Site information
- Type: Armory
- Owner: Barnstable, Massachusetts
- Controlled by: Town of Barnstable
- Open to the public: Yes

Location
- Coordinates: 41°39′02.85″N 70°16′57.62″W﻿ / ﻿41.6507917°N 70.2826722°W

Site history
- Built: 1958
- Built by: Massachusetts National Guard
- In use: 1958-2005
- Battles/wars: Cold War
- Events: JFK's Presidential Acceptance Speech

Garrison information
- Garrison: Hyannis, Massachusetts
- Occupants: 685th AAA Machine Gun Battalion

= Hyannis Armory =

The Hyannis Armory is located at 225 South Street, Hyannis, Massachusetts. The armory was built in 1958, and hosted Battery D of the 685th AAA Machine Gun Battalion of the Massachusetts Army National Guard.
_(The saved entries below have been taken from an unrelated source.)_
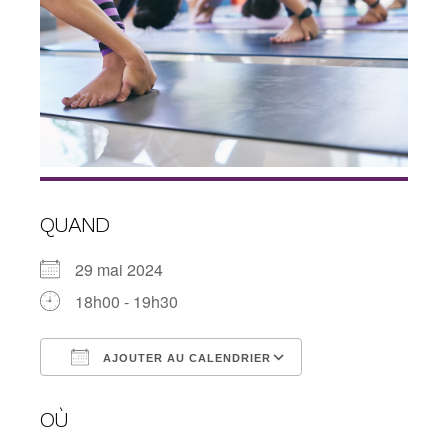
QUAND
29 mai 2024
18h00 - 19h30
AJOUTER AU CALENDRIER
Télécharger ICS
Calendrier Googl
OÙ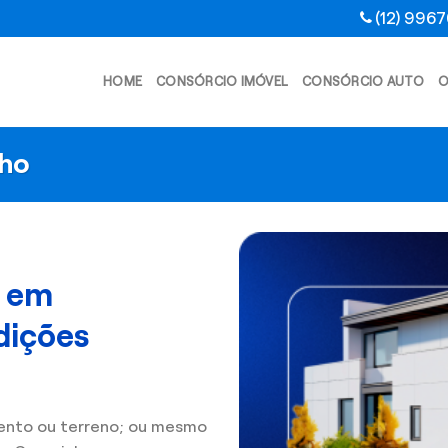
(12) 996
HOME
CONSÓRCIO IMÓVEL
CONSÓRCIO AUTO
O
nho
l em
dições
ento ou terreno; ou mesmo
President-elect John F. Kennedy gave his victory speech at the Hyannis Armory on Nov. 9, 1960, the morning he learned he had been elected. The property was nominated for the National Register of Historic Places, but was never listed.

In the late 2000s, there was talk of demolishing the armory and building a new performing arts center, which would be the second for the town, the first being the Barnstable High School Performing Arts Center at nearby Barnstable High School. Sturgis Charter School's basketball team used to practice within the facility and the lack of heat has sometimes led to temperatures inside being colder than those outside. The plan to tear down the facility and replace it was shelved when the economy collapsed in 2008. Hyannis Armory is currently part of the Kennedy Legacy Trail and is open to the public.